To-do list:
[a] Sum up the passage on inequality in two sentences.
[b] From the records, gather every line that contains the string "newSketch". Matching is case-sensitive.

#### Article ####

Because of Original Sin, inequalities make inferiors suffer. Thus, man’s tendency is to continually clamor against everyone and everything superior to him. Consequently, the burden of inequalities continually weighs virtually everyone down. The great goal of progress and evolution, and the ideal of man’s ascending march is the suppression of these inequalities. Marx, Lenin and Stalin never sought a more radical end.

Seen in this light, elites are man’s worst enemy, a gang of criminals bent on hoarding the material and spiritual goods that belong to all. Since these arguments are the heart of all opposition to inequality, we must analyze them further.

Undoubtedly, elites and inequalities are derived from the natural order and have a function that serves the common good. Their very existence demands that they be willing to sacrifice for the fulfillment of this function. It is unimaginable that God created the natural order solely to benefit pleasure-seeking people, whose existence creates unhappiness and misery for everyone else.

Rather, if progress and “evolution” are ascending marches, they incur the sacrifices ascensions demand. To uplift mankind requires painful effort which most of humanity resists.

#### Material shown ####

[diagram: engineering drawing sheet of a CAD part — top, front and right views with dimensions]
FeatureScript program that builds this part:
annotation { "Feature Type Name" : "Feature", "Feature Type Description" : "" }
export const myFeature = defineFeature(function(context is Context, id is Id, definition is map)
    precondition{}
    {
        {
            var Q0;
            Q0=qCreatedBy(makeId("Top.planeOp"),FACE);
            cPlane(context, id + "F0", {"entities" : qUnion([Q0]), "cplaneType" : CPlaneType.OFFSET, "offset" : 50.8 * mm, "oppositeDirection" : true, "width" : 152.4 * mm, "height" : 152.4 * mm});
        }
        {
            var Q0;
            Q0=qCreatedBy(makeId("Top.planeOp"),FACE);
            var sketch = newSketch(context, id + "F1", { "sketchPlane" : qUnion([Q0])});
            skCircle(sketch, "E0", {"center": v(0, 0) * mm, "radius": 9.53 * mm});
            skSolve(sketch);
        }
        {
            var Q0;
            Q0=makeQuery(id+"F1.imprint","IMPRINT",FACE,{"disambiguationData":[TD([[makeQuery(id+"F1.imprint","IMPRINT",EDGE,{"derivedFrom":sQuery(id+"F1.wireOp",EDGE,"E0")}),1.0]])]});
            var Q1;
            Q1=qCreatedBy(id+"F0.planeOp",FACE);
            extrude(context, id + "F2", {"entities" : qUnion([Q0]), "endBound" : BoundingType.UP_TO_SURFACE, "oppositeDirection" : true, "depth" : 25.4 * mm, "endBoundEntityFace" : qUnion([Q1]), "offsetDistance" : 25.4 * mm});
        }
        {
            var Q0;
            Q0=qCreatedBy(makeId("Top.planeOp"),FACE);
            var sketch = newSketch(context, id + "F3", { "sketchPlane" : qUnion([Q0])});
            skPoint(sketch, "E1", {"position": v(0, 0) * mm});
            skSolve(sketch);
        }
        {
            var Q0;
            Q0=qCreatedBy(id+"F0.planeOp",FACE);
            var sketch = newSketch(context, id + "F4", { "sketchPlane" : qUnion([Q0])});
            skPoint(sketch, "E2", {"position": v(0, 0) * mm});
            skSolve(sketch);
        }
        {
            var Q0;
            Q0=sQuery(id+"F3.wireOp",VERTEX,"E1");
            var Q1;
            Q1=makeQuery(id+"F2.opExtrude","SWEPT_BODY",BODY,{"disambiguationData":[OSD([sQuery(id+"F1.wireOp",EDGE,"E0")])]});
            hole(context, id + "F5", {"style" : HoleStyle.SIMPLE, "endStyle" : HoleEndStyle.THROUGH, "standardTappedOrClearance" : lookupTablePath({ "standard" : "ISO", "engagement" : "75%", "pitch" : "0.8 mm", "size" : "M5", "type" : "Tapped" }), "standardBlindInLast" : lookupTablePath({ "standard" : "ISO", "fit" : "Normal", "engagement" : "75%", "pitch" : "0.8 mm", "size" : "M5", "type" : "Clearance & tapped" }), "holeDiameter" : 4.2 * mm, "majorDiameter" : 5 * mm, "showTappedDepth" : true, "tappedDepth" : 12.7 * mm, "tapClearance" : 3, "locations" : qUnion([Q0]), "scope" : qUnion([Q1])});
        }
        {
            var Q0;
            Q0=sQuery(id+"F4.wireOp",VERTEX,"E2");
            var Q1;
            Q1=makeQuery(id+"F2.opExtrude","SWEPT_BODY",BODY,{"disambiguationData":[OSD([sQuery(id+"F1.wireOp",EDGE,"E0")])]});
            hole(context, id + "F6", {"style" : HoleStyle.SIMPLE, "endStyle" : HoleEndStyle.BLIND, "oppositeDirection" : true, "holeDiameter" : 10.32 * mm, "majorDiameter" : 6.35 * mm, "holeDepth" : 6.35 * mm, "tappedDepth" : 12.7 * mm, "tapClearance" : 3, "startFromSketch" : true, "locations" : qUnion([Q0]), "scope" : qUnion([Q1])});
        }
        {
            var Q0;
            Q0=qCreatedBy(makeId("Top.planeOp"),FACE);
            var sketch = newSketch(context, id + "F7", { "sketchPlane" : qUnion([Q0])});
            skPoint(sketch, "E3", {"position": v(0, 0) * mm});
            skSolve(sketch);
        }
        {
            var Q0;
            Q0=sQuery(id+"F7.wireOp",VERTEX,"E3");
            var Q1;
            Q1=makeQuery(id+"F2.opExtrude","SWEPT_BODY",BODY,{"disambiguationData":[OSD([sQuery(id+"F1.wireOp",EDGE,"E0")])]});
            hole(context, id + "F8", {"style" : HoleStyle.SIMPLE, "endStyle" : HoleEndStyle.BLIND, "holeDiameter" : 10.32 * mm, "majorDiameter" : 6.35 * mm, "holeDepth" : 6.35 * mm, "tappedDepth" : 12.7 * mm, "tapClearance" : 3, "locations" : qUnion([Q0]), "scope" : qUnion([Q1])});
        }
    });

####

Solutions by task:
[a] Because of Original Sin, inequalities make inferiors suffer, so people tend to clamor against everyone superior to them, and opponents of inequality treat its suppression as the goal of progress and see elites as a criminal gang hoarding goods that belong to all. The passage answers that elites and inequalities come from the natural order and serve the common good, and that any ascending march demands sacrifice and painful effort that most of humanity resists.

[b]
            var sketch = newSketch(context, id + "F1", { "sketchPlane" : qUnion([Q0])});
            var sketch = newSketch(context, id + "F3", { "sketchPlane" : qUnion([Q0])});
            var sketch = newSketch(context, id + "F4", { "sketchPlane" : qUnion([Q0])});
            var sketch = newSketch(context, id + "F7", { "sketchPlane" : qUnion([Q0])});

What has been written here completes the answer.